I had that on my II+. Motherboard would drive the modified 16" TV (40 column, graphics) and a Videx Videoterm-like card would drive the monochrome monitor with beautiful (for the time) text.
I remember that in the late 80's I started seeing MDA/CGA hybrids that would drive MDA monitors with CGA-compatible text modes with MDA-like fonts and PWM grays. By then I was getting used and their ugliness no longer offended me.
Yes. I had similar experiences. That Videx card really shined.
At NTSC timings, 80 column text is basically color information. It's just terrible.
Interestingly, sets from about the 80's onward can display 80 column text nicely, given a good DAC driven signal. The signals from back then were square, or coarse, if not square. This makes NTSC light right up. I've been toying with a micro and a DAC and a full interlace, color phase shifting NTSC signal performs well on older analog sets. If the timing is right for the digital ones, they do well too, but it's all about hitting that 13.5Mhz sample window common to most digital sets today.

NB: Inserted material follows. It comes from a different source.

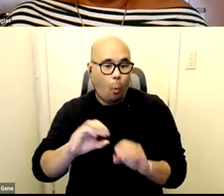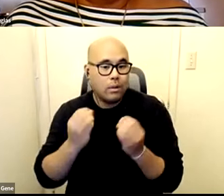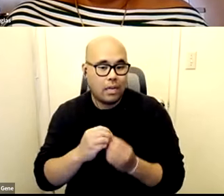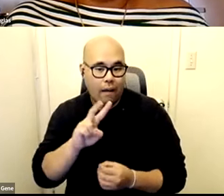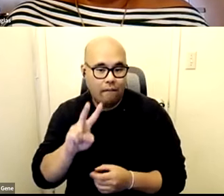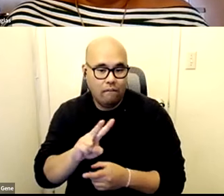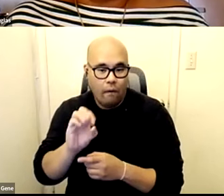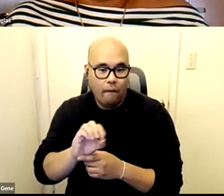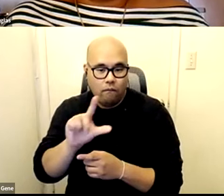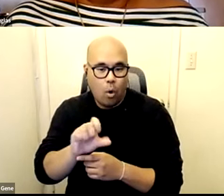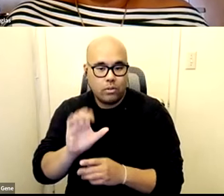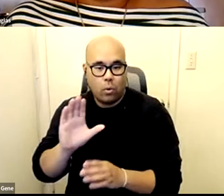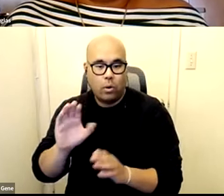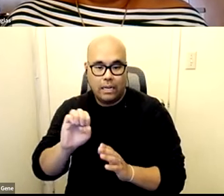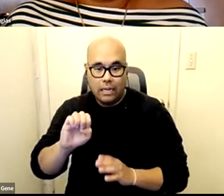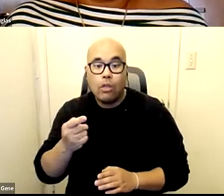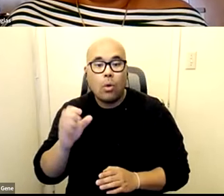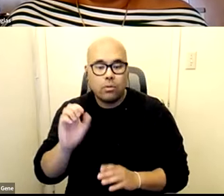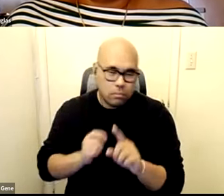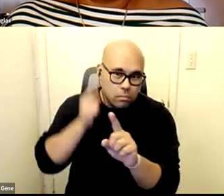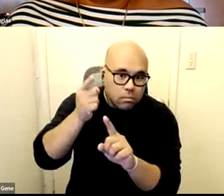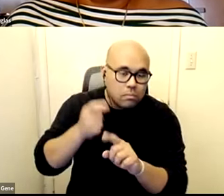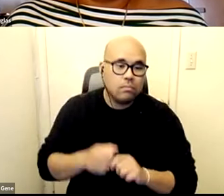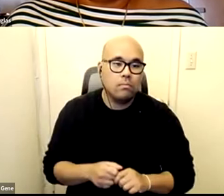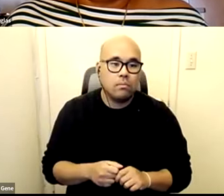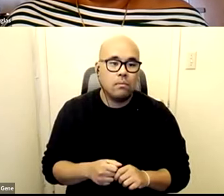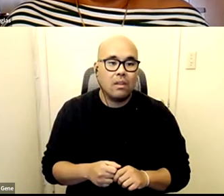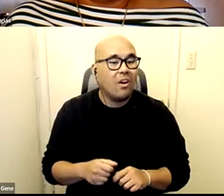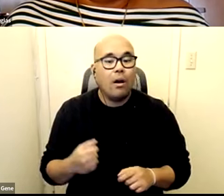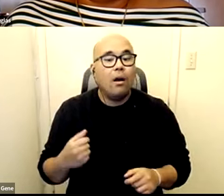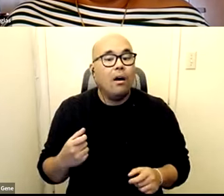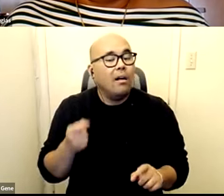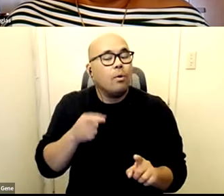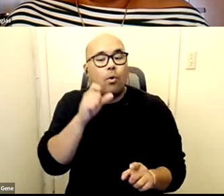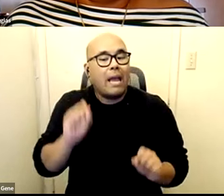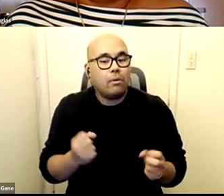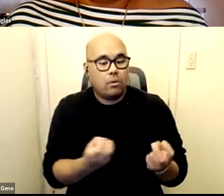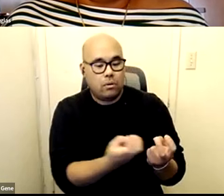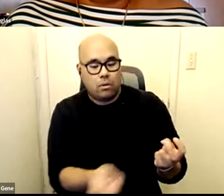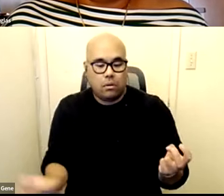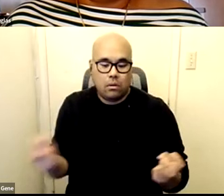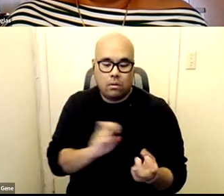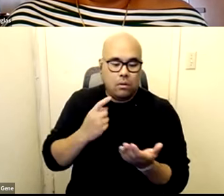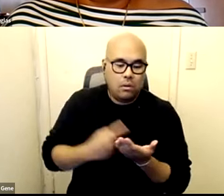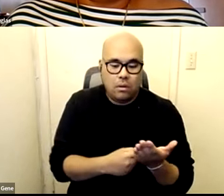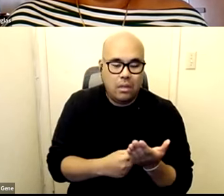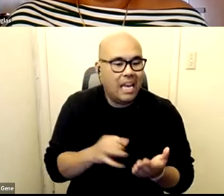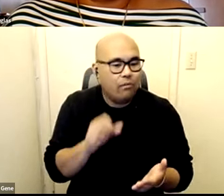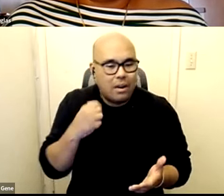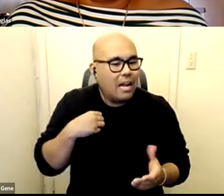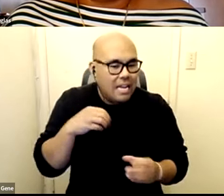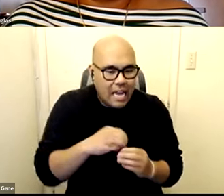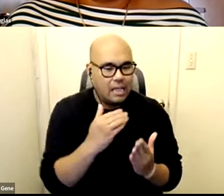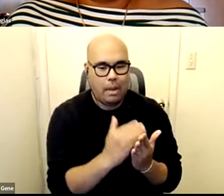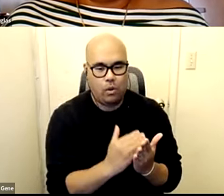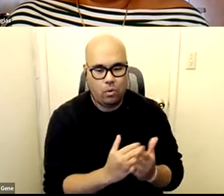you know we're we're not going to be you know at a table unless we are very clear that we're not on the menu so i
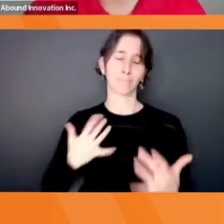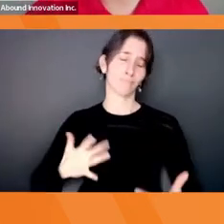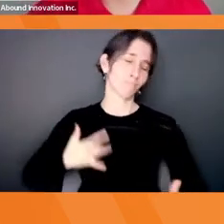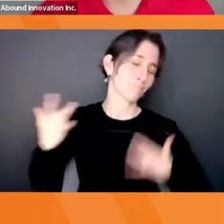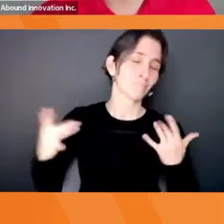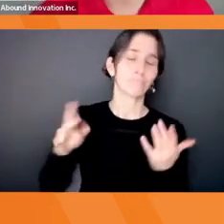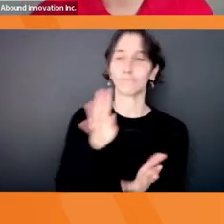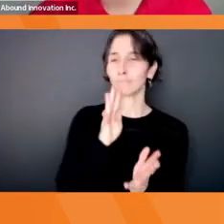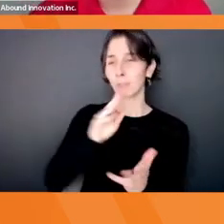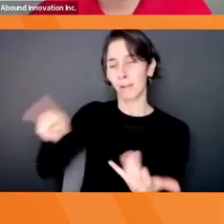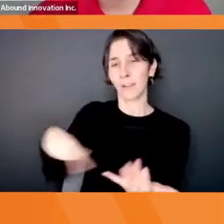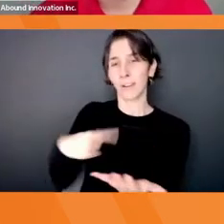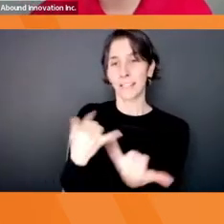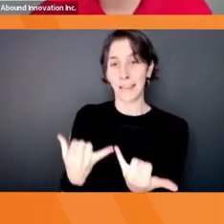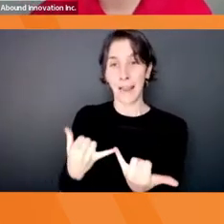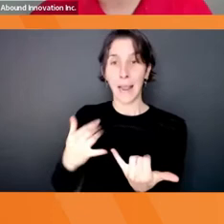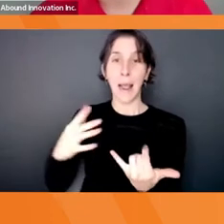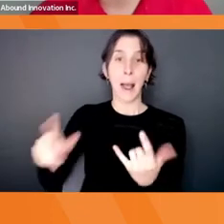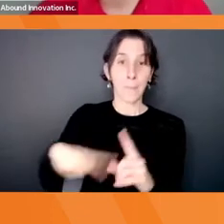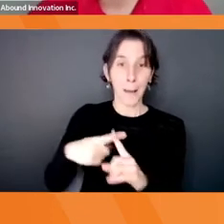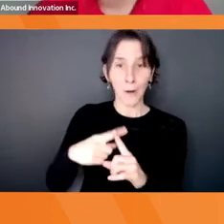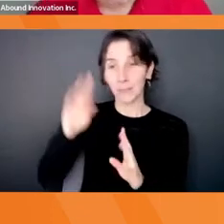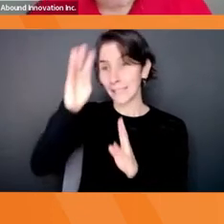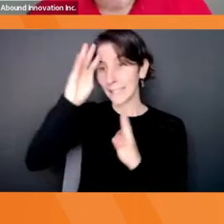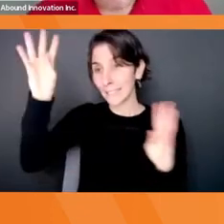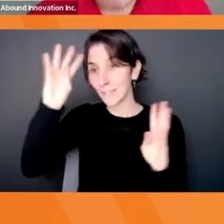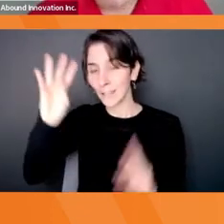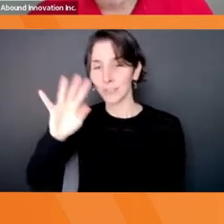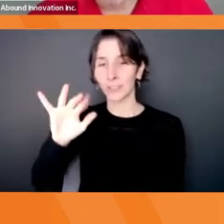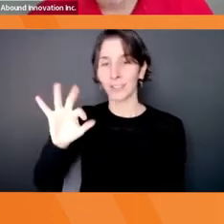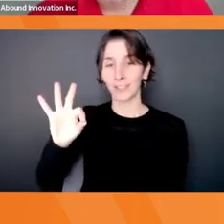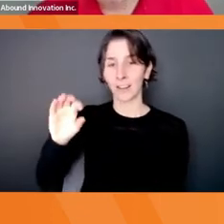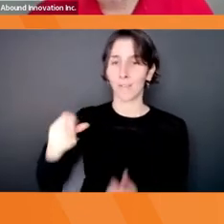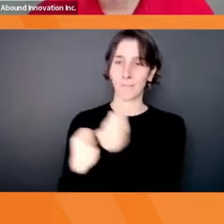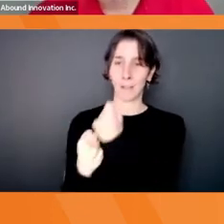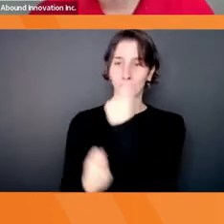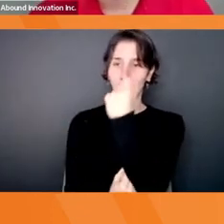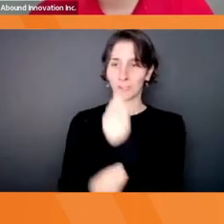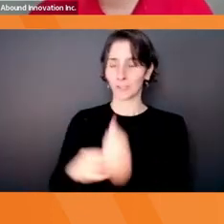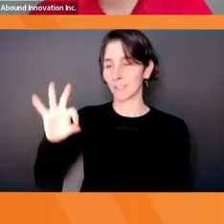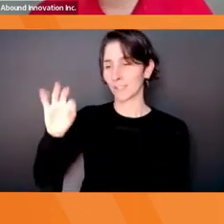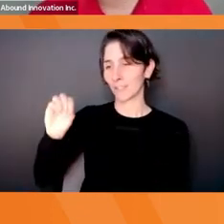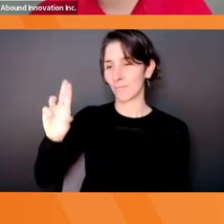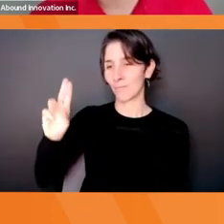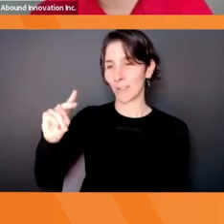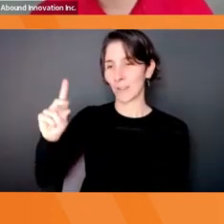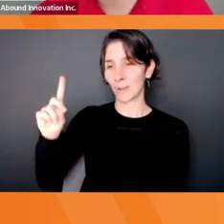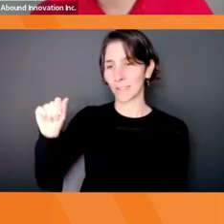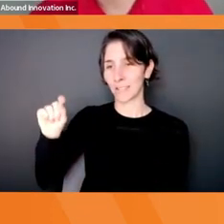Innovation Foundation. So let me share my screen. So make sure this is all good.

Back then, just having a full interlaced signal would have helped considerably with text, though at the expense of tearing. Low ambient light and moderate contrast on the display would have largely mitigated this.
As we got Y-C capable displays, one could just use a resistor and send the composite signal into both inputs. This actually did very seriously improve text.
> As we got Y-C capable displays, one could just use a resistor and send the composite signal into both inputs. This actually did very seriously improve text.
This is something I should try with my 8-bit machines.
If you look at the fonts used in Atari and Commodore computers, you'll see double width vertical strokes, few serifs and an overall nicer-looking font, very readable.
It's also worth noting they had no such restriction on their TTL-based monitors.
My family's first computer was an Amstrad 1512. I think it must've been 1987 or thereabouts. I never got very dexterous with it (I have vague recollections of GEM) but some of the visual cues are very impressive.
I can't decide if this is sarcasm or not, so forgive me if it was. These are monospace fonts because the character modes in which these fonts were used were strictly grid-based.